Reading passage -
Beale, who graduated B.A. in 1632, M.A. in 1636, and was subsequently created a doctor of divinity, spent some time in foreign travel, being at Orleans in 1636, when he was thirty-three years of age. His love of learning brought him into frequent correspondence with Samuel Hartlib and the Hon. Robert Boyle. Two of his letters to Hartlib on 'Herefordshire Orchards' were printed in 1656, and produced such an effect, that within a few years the author's native county gained some 100,000l. by the fame of its orchards (Gough, Brit. Topog. i. 415). In the preface Beale makes the following autobiographical remarks: 'My education was amongst scholars in academies, where I spent many years in conversing with variety of books only. A little before our wars began, I spent two summers in travelling towards the south, with purpose to know men and foreign manners. Since my return I have been constantly employed in a weighty office, by which I am not disengaged from the care of our public welfare in the peace and prosperity of this nation, but obliged to be the more solicitous and tender in preserving it and promoting it.'

Beale resided chiefly in Herefordshire until 1660, when he became rector of Yeovil, in Somersetshire, where he spent the remainder of his life. He was also rector of Sock Dennis in the latter county. He was an early member of the Royal Society, being declared an honorary one on 7 Jan. 1662-3, and elected a fellow on the 21st of the same month. In 1665 he was appointed chaplain to King Charles II. In his last letter to Boyle, dated 8 July 1682, he mentions that he was then entering into his eightieth year, and adds that 'by infirmities I am constrained to dictate extempore, and do want a friend to assist me.' It is probable that he did not live long after this.

Your assignment -
Can you resume the biographical passage on Beale above, starting after its final sentence?

Supplied data -

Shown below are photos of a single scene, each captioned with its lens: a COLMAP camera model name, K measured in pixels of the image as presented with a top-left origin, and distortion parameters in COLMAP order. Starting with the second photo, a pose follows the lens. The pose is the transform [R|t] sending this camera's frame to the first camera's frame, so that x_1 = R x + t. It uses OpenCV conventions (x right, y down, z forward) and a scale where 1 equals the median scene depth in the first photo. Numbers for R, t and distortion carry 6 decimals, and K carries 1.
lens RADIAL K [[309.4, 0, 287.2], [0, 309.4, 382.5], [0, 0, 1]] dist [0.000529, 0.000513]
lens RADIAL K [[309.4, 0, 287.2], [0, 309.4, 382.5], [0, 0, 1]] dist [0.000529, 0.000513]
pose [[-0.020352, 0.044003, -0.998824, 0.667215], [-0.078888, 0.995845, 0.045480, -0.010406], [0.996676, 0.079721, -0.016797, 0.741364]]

...

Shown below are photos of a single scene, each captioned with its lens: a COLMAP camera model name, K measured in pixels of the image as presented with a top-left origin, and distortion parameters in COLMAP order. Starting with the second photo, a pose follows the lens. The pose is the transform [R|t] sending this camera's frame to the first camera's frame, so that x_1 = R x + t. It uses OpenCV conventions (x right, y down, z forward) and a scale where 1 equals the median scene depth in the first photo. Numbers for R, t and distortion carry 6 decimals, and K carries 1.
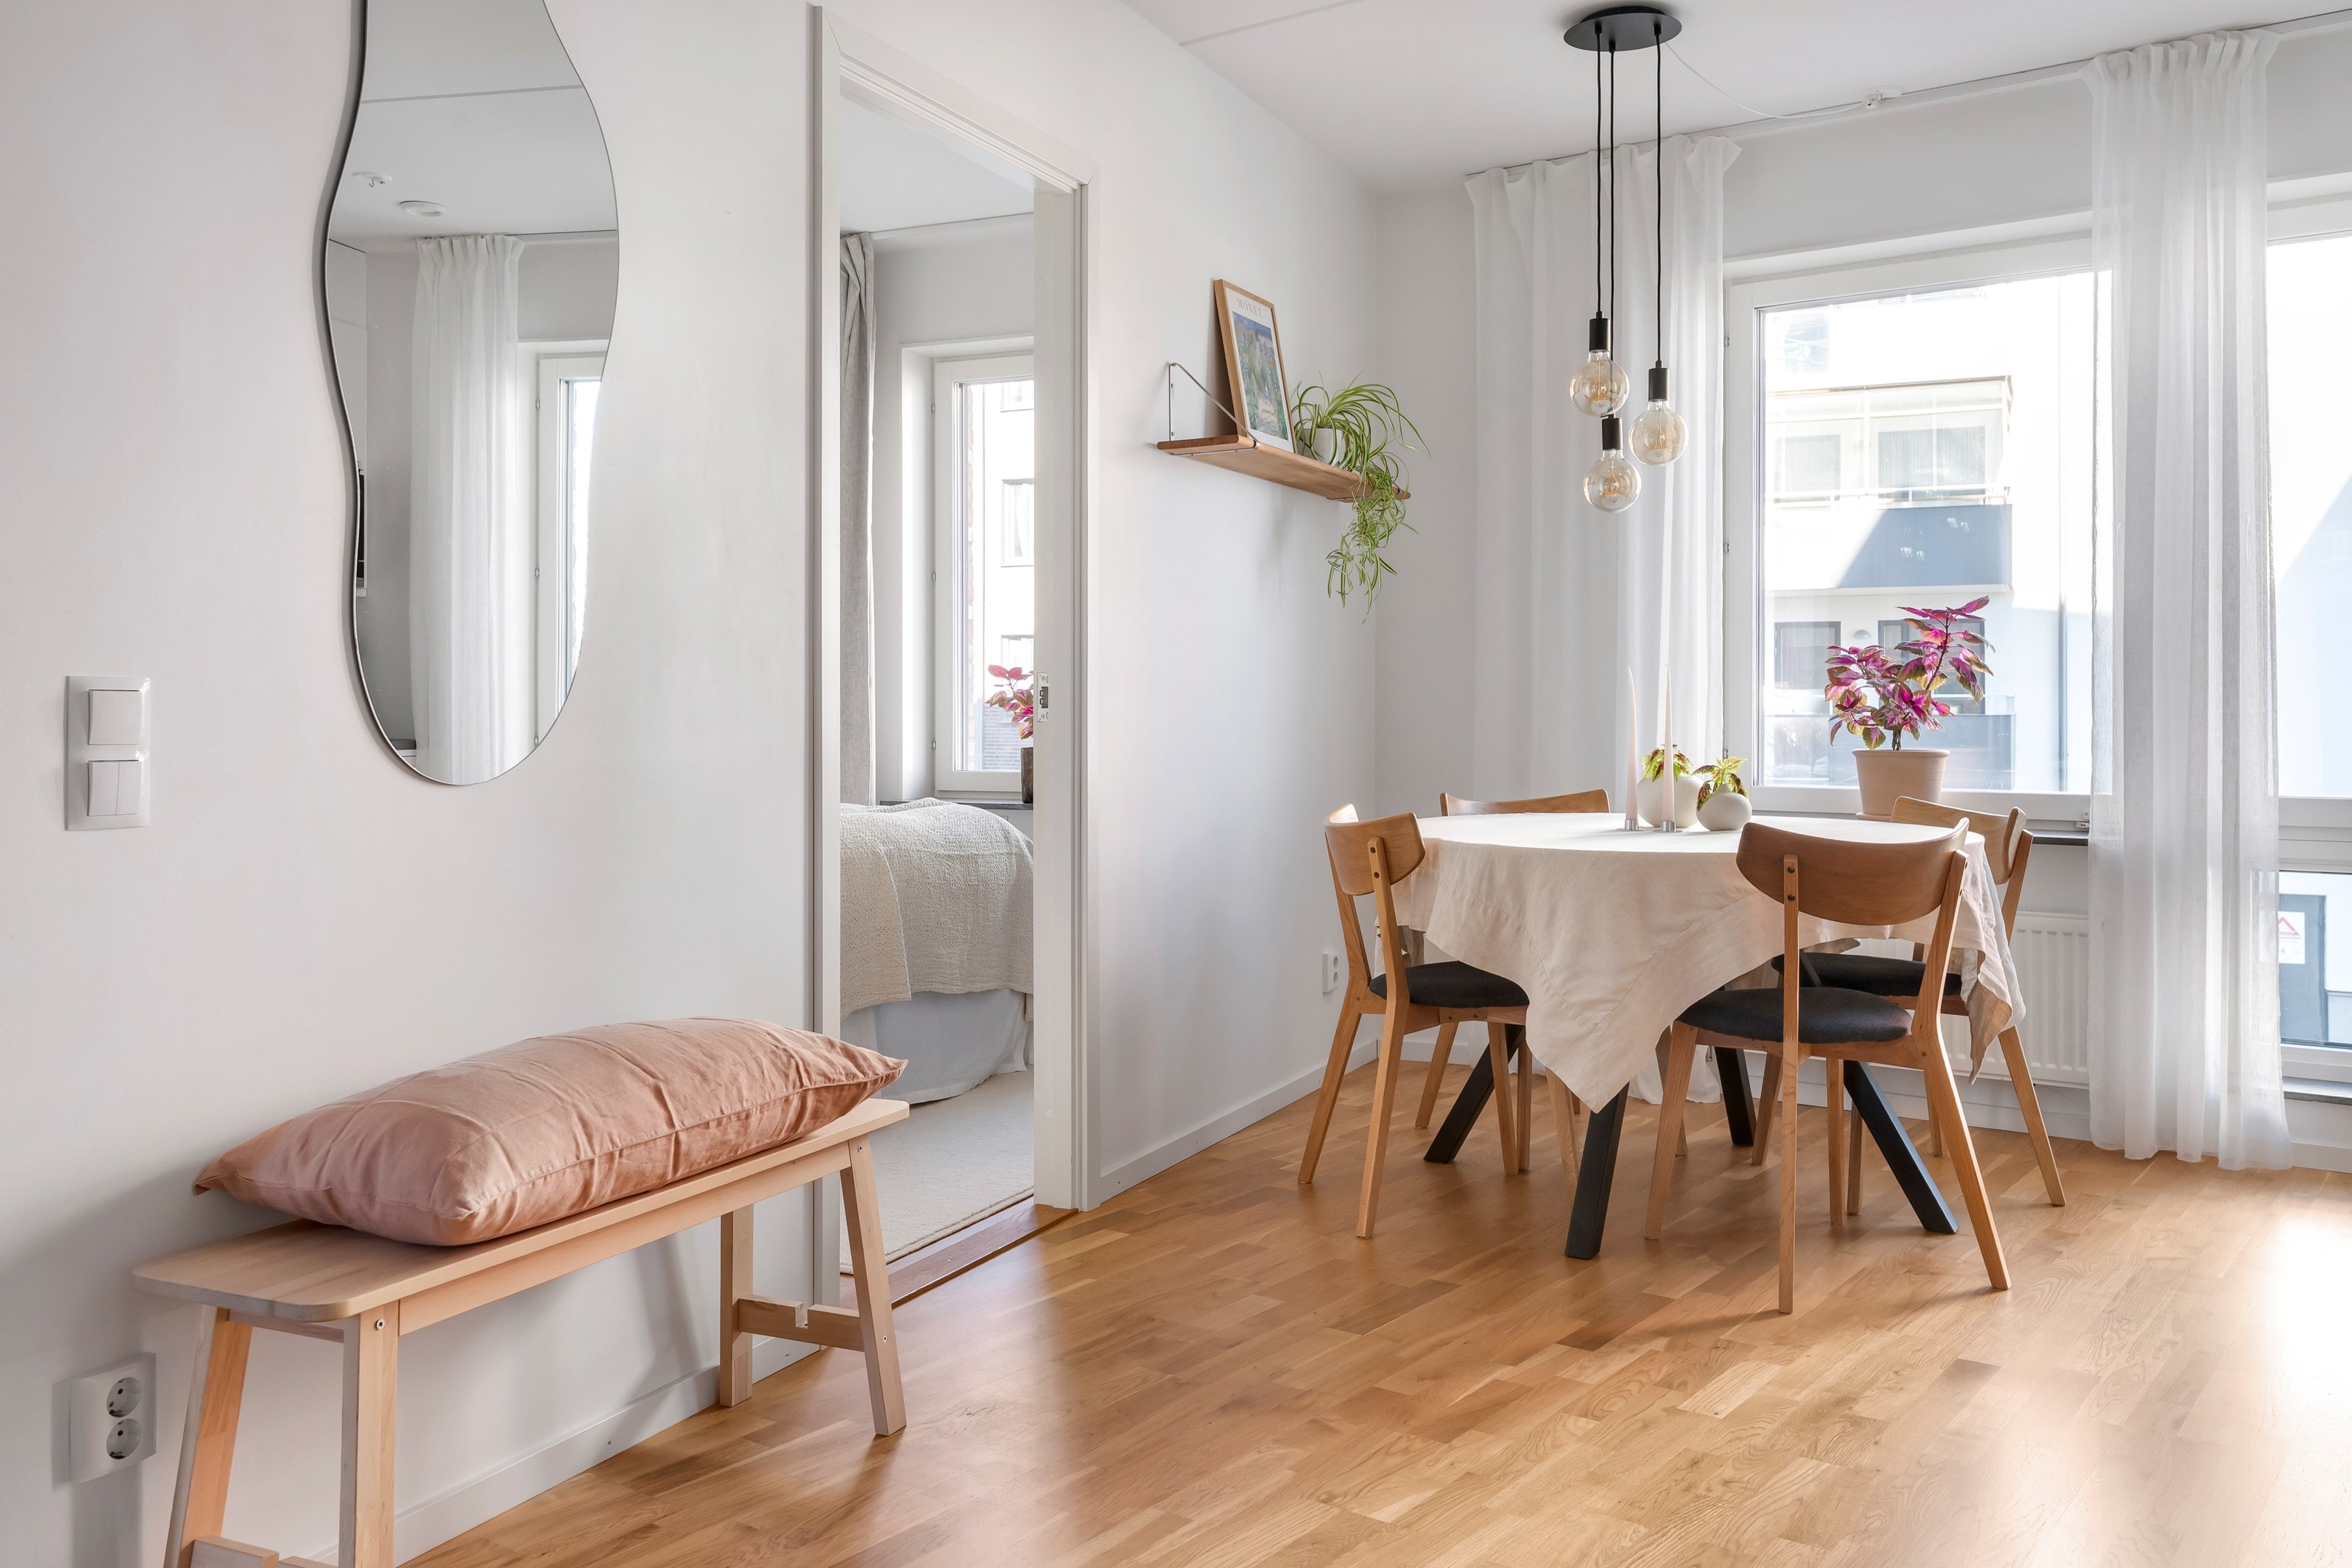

Output for this task -
Samuel Hartlib, writing to Boyle in 1658, says of Beale: 'There is not the like man in the whole island, nor in the continent beyond the seas, so far as I know it—I mean, that could be made more universally use of, to do good to all, as I in some measure know and could direct' (Boyle, Works, v. 275).

His works are: 1 . 'Aphorisms concerning Cider,' printed in John Evelvn's 'Sylva, or a Discourse of Forest Trees,' 1644, and entitled in the later editions of that work, 'General Advertisements concerning Cider.' 2. 'Herefordshire Orchards, a Pattern for all England, written in an Epistolary Address to Samuel Hartlib, Esq. By I. B.,' Lond. 1656, 8vo; reprinted in Richard Bradley's 'New Improvements of Planting and Gardening,' 1724 and 1739. 3. Scientific papers in the 'Philosophical Transactions.' 4. Letters to the Hon. Robert Boyle, printed in the 5th volume of that philosopher's works.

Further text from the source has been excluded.